Post-integration management with special dressings is important. In our study, paraffin dressings with chlorhexidine were used to cover micrografts, aiming for mechanical protection, preventing desiccation and overgranulation tissue growth, allowing for edge-to-edge progress between micrografts and adequate epithelialisation (Benmeir et al, 1991; Quintero et al, 2018).
It has been demonstrated that hospital stay, and epithelialisation time are shorter with the Meek micrograft technique (Wang et al, 2006), which was also evident in our patients with an epithelialisation rate of nearly 100% at 5 weeks.
Cosmetic advantages have been reported in patients undergoing Meek micrografts, presenting a more uniform, smooth and flexible grafted surface compared to meshed grafts (Munasinghe et al, 2016; Hsieh et al, 2008), which is relevant due to the predisposition of these patients to pathological scarring.
The disadvantage of this technique is the limited availability and high cost of the equipment required.
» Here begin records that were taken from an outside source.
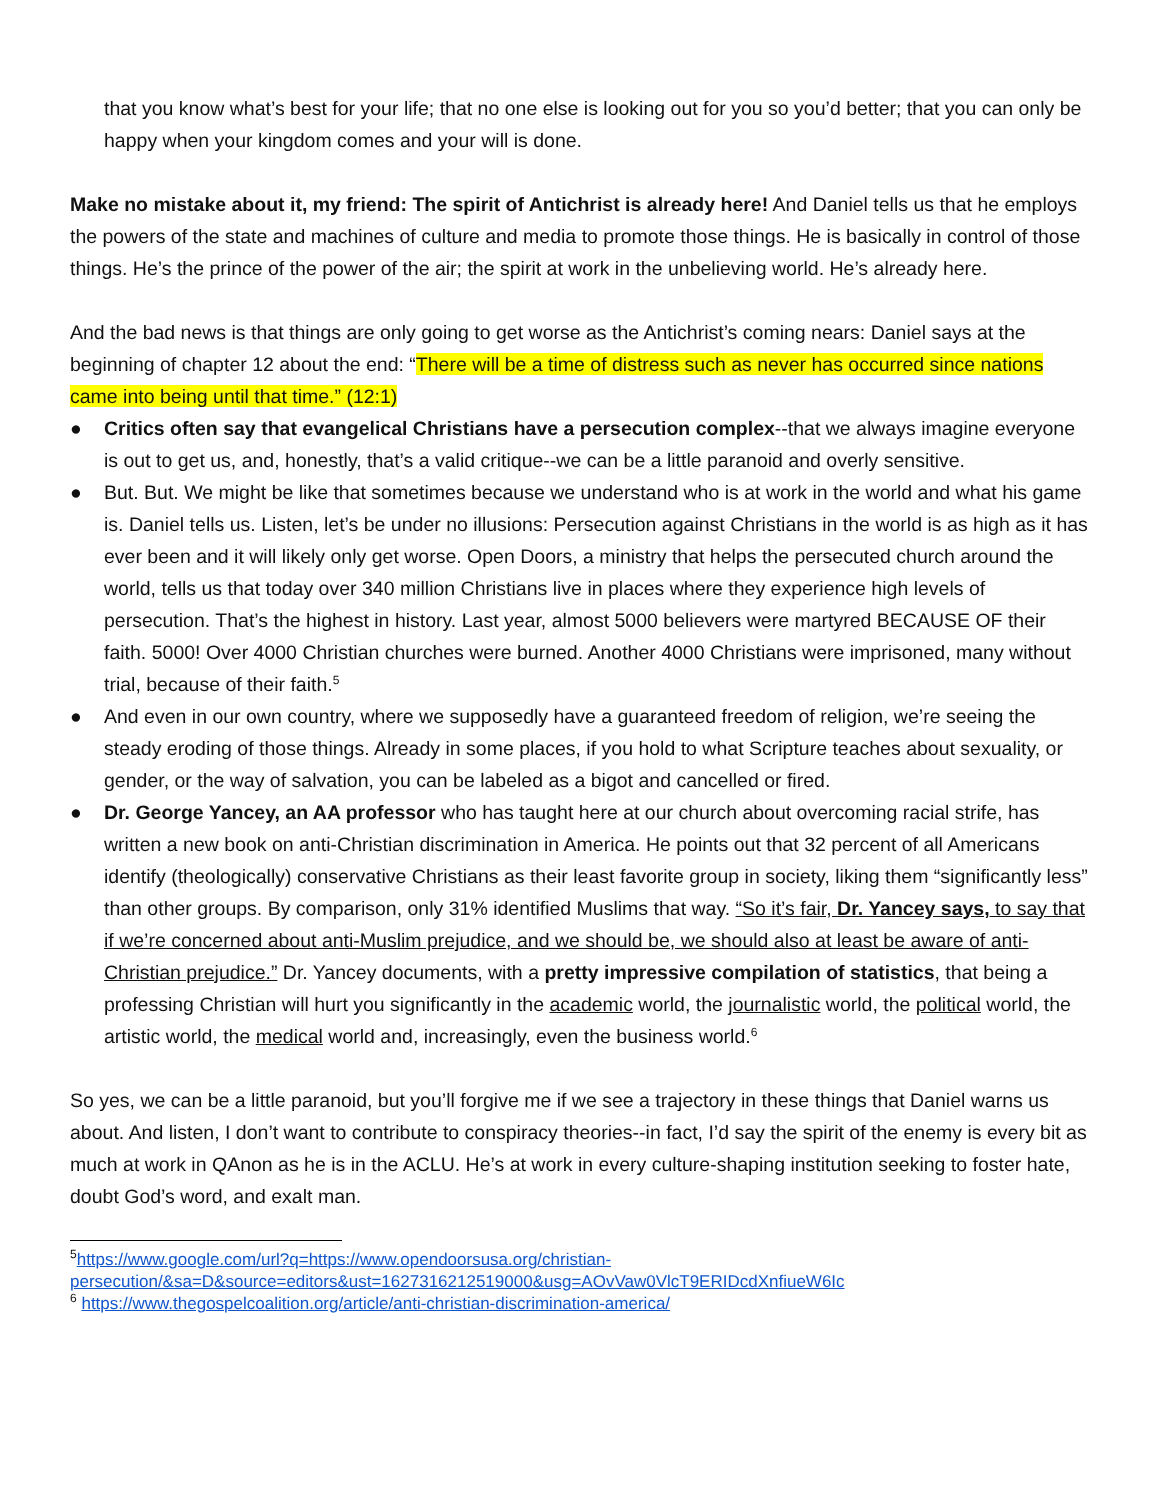that you know what’s best for your life; that no one else is looking out for you so you’d better; that you can only be happy when your kingdom comes and your will is done.
Make no mistake about it, my friend: The spirit of Antichrist is already here! And Daniel tells us that he employs the powers of the state and machines of culture and media to promote those things. He is basically in control of those things. He’s the prince of the power of the air; the spirit at work in the unbelieving world. He’s already here.
And the bad news is that things are only going to get worse as the Antichrist’s coming nears: Daniel says at the beginning of chapter 12 about the end: “There will be a time of distress such as never has occurred since nations came into being until that time.” (12:1)
● Critics often say that evangelical Christians have a persecution complex--that we always imagine everyone is out to get us, and, honestly, that’s a valid critique--we can be a little paranoid and overly sensitive.
● But. But. We might be like that sometimes because we understand who is at work in the world and what his game is. Daniel tells us. Listen, let’s be under no illusions: Persecution against Christians in the world is as high as it has ever been and it will likely only get worse. Open Doors, a ministry that helps the persecuted church around the world, tells us that today over 340 million Christians live in places where they experience high levels of persecution. That’s the highest in history. Last year, almost 5000 believers were martyred BECAUSE OF their faith. 5000! Over 4000 Christian churches were burned. Another 4000 Christians were imprisoned, many without trial, because of their faith.<sup>5</sup>
● And even in our own country, where we supposedly have a guaranteed freedom of religion, we’re seeing the steady eroding of those things. Already in some places, if you hold to what Scripture teaches about sexuality, or gender, or the way of salvation, you can be labeled as a bigot and cancelled or fired.
● Dr. George Yancey, an AA professor who has taught here at our church about overcoming racial strife, has written a new book on anti-Christian discrimination in America. He points out that 32 percent of all Americans identify (theologically) conservative Christians as their least favorite group in society, liking them “significantly less” than other groups. By comparison, only 31% identified Muslims that way. “So it’s fair, Dr. Yancey says, to say that if we’re concerned about anti-Muslim prejudice, and we should be, we should also at least be aware of anti-Christian prejudice.” Dr. Yancey documents, with a pretty impressive compilation of statistics, that being a professing Christian will hurt you significantly in the academic world, the journalistic world, the political world, the artistic world, the medical world and, increasingly, even the business world.<sup>6</sup>
So yes, we can be a little paranoid, but you’ll forgive me if we see a trajectory in these things that Daniel warns us about. And listen, I don’t want to contribute to conspiracy theories--in fact, I’d say the spirit of the enemy is every bit as much at work in QAnon as he is in the ACLU. He’s at work in every culture-shaping institution seeking to foster hate, doubt God’s word, and exalt man.
<sup>5</sup> https://www.google.com/url?q=https://www.opendoorsusa.org/christian-persecution/&sa=D&source=editors&ust=1627316212519000&usg=AOvVaw0VlcT9ERIDcdXnfiueW6Ic
<sup>6</sup> https://www.thegospelcoalition.org/article/anti-christian-discrimination-america/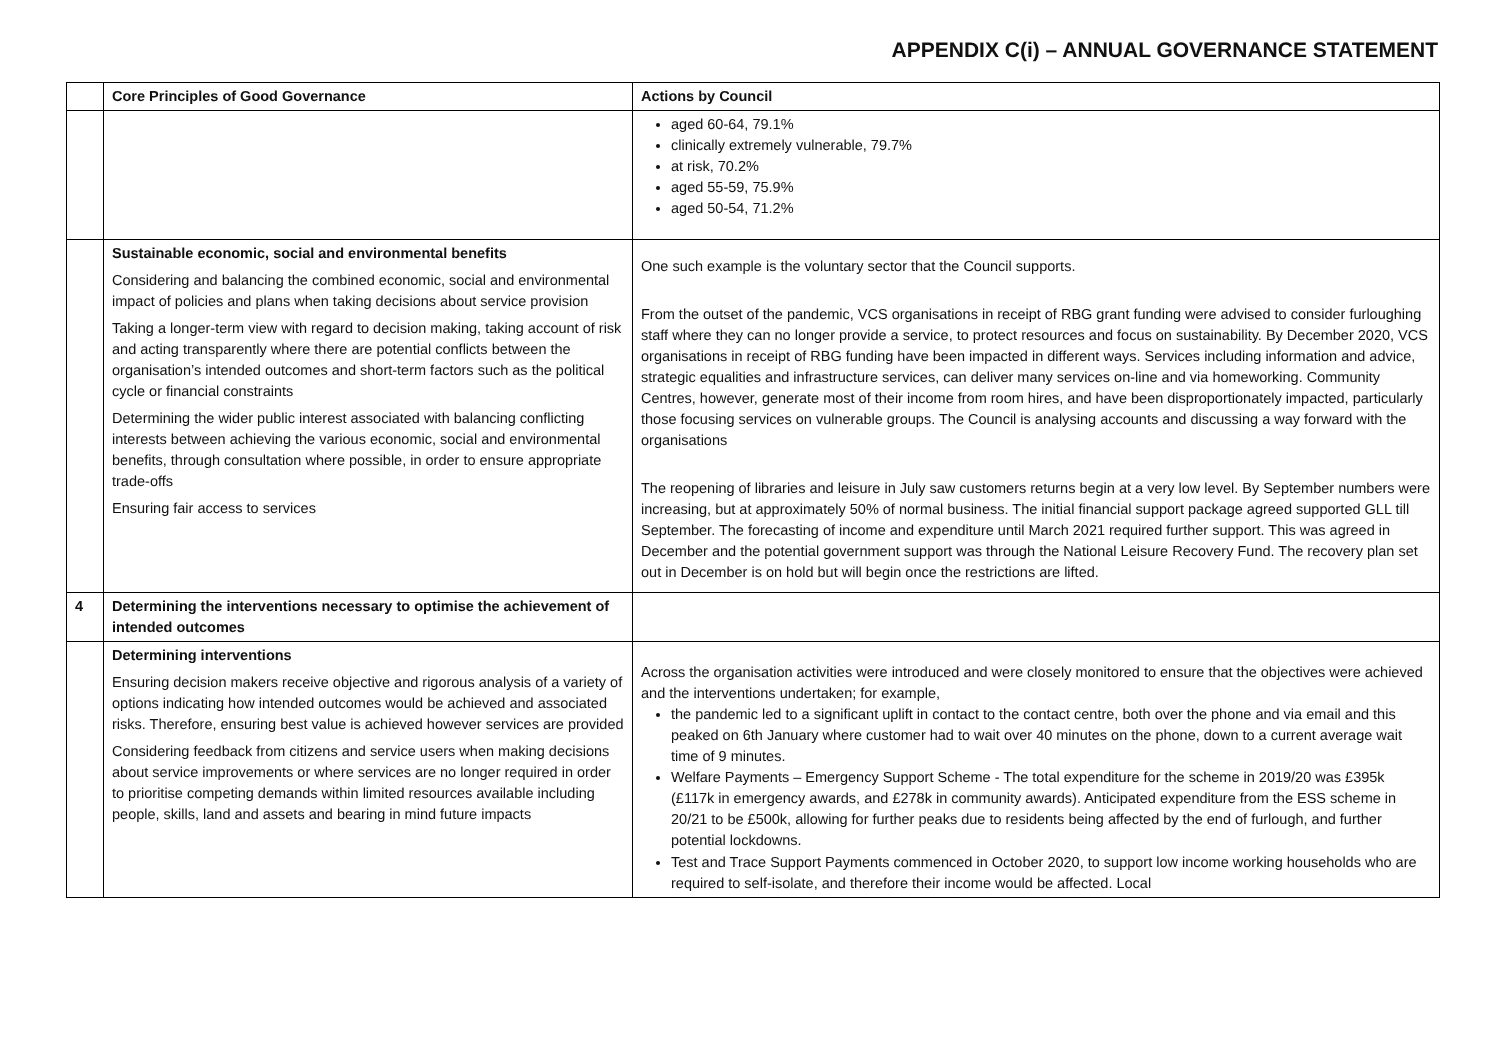APPENDIX C(i) – ANNUAL GOVERNANCE STATEMENT
| | Core Principles of Good Governance | Actions by Council |
| --- | --- | --- |
| | | aged 60-64, 79.1% clinically extremely vulnerable, 79.7% at risk, 70.2% aged 55-59, 75.9% aged 50-54, 71.2% |
| | Sustainable economic, social and environmental benefits Considering and balancing the combined economic, social and environmental impact of policies and plans when taking decisions about service provision Taking a longer-term view with regard to decision making, taking account of risk and acting transparently where there are potential conflicts between the organisation’s intended outcomes and short-term factors such as the political cycle or financial constraints Determining the wider public interest associated with balancing conflicting interests between achieving the various economic, social and environmental benefits, through consultation where possible, in order to ensure appropriate trade-offs Ensuring fair access to services | One such example is the voluntary sector that the Council supports. From the outset of the pandemic, VCS organisations in receipt of RBG grant funding were advised to consider furloughing staff where they can no longer provide a service, to protect resources and focus on sustainability. By December 2020, VCS organisations in receipt of RBG funding have been impacted in different ways. Services including information and advice, strategic equalities and infrastructure services, can deliver many services on-line and via homeworking. Community Centres, however, generate most of their income from room hires, and have been disproportionately impacted, particularly those focusing services on vulnerable groups. The Council is analysing accounts and discussing a way forward with the organisations The reopening of libraries and leisure in July saw customers returns begin at a very low level. By September numbers were increasing, but at approximately 50% of normal business. The initial financial support package agreed supported GLL till September. The forecasting of income and expenditure until March 2021 required further support. This was agreed in December and the potential government support was through the National Leisure Recovery Fund. The recovery plan set out in December is on hold but will begin once the restrictions are lifted. |
| 4 | Determining the interventions necessary to optimise the achievement of intended outcomes | |
| | Determining interventions Ensuring decision makers receive objective and rigorous analysis of a variety of options indicating how intended outcomes would be achieved and associated risks. Therefore, ensuring best value is achieved however services are provided Considering feedback from citizens and service users when making decisions about service improvements or where services are no longer required in order to prioritise competing demands within limited resources available including people, skills, land and assets and bearing in mind future impacts | Across the organisation activities were introduced and were closely monitored to ensure that the objectives were achieved and the interventions undertaken; for example, the pandemic led to a significant uplift in contact to the contact centre, both over the phone and via email and this peaked on 6th January where customer had to wait over 40 minutes on the phone, down to a current average wait time of 9 minutes. Welfare Payments – Emergency Support Scheme - The total expenditure for the scheme in 2019/20 was £395k (£117k in emergency awards, and £278k in community awards). Anticipated expenditure from the ESS scheme in 20/21 to be £500k, allowing for further peaks due to residents being affected by the end of furlough, and further potential lockdowns. Test and Trace Support Payments commenced in October 2020, to support low income working households who are required to self-isolate, and therefore their income would be affected. Local |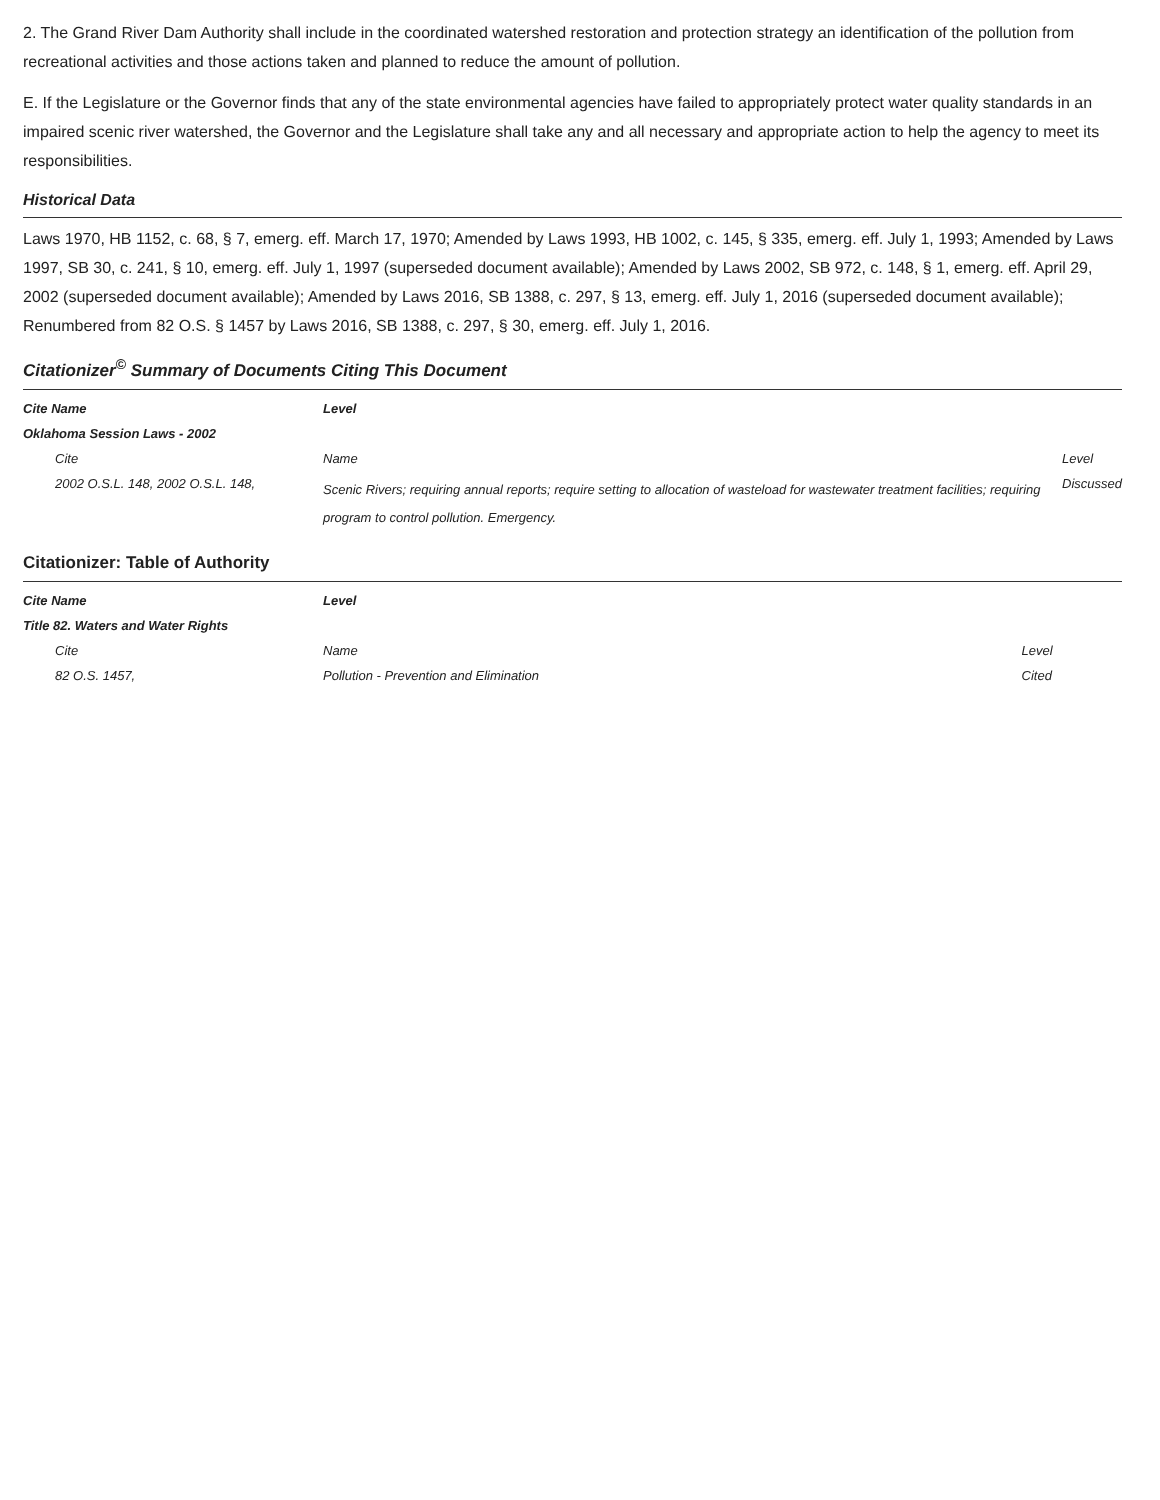2. The Grand River Dam Authority shall include in the coordinated watershed restoration and protection strategy an identification of the pollution from recreational activities and those actions taken and planned to reduce the amount of pollution.
E. If the Legislature or the Governor finds that any of the state environmental agencies have failed to appropriately protect water quality standards in an impaired scenic river watershed, the Governor and the Legislature shall take any and all necessary and appropriate action to help the agency to meet its responsibilities.
Historical Data
Laws 1970, HB 1152, c. 68, § 7, emerg. eff. March 17, 1970; Amended by Laws 1993, HB 1002, c. 145, § 335, emerg. eff. July 1, 1993; Amended by Laws 1997, SB 30, c. 241, § 10, emerg. eff. July 1, 1997 (superseded document available); Amended by Laws 2002, SB 972, c. 148, § 1, emerg. eff. April 29, 2002 (superseded document available); Amended by Laws 2016, SB 1388, c. 297, § 13, emerg. eff. July 1, 2016 (superseded document available); Renumbered from 82 O.S. § 1457 by Laws 2016, SB 1388, c. 297, § 30, emerg. eff. July 1, 2016.
Citationizer<sup>©</sup> Summary of Documents Citing This Document
| Cite Name | Level | |
| --- | --- | --- |
| Oklahoma Session Laws - 2002 | | |
| Cite | Name | Level |
| 2002 O.S.L. 148, 2002 O.S.L. 148, | Scenic Rivers; requiring annual reports; require setting to allocation of wasteload for wastewater treatment facilities; requiring program to control pollution. Emergency. | Discussed |
Citationizer: Table of Authority
| Cite Name | Level | |
| --- | --- | --- |
| Title 82. Waters and Water Rights | | |
| Cite | Name | Level |
| 82 O.S. 1457, | Pollution - Prevention and Elimination | Cited |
The “20 de Noviembre” National Medical Center is a referral institution in Mexico with a burn unit, thus having a multidisciplinary team and the necessary resources for managing great burned patients.
In our experience, we encountered some technical issues that can be avoided, such as adhesive contact with the meshes (separating meshing and adhesive application areas on different surgical tables or using surgical drapes to cover meshing), applying the spray adhesive generously to ensure the epidermal layer adheres well to the dressing, preventing micrografts from losing orientation during expansion, and trimming edges of dressings free of micrografts to improve alignment and coverage in difficult-to-access areas like joints.
Conclusion
The modified Meek micrograft technique is an alternative for skin coverage in major burned patients (>25% TBSA) in whom a characteristic is the limited availability of donor areas. This technique, compared to traditional meshed grafting, presents multiple advantages, is reproducible in any age group, offers a greater expansion range and adequate integration, and is well-tolerated in nonfavourable conditions for graft integration.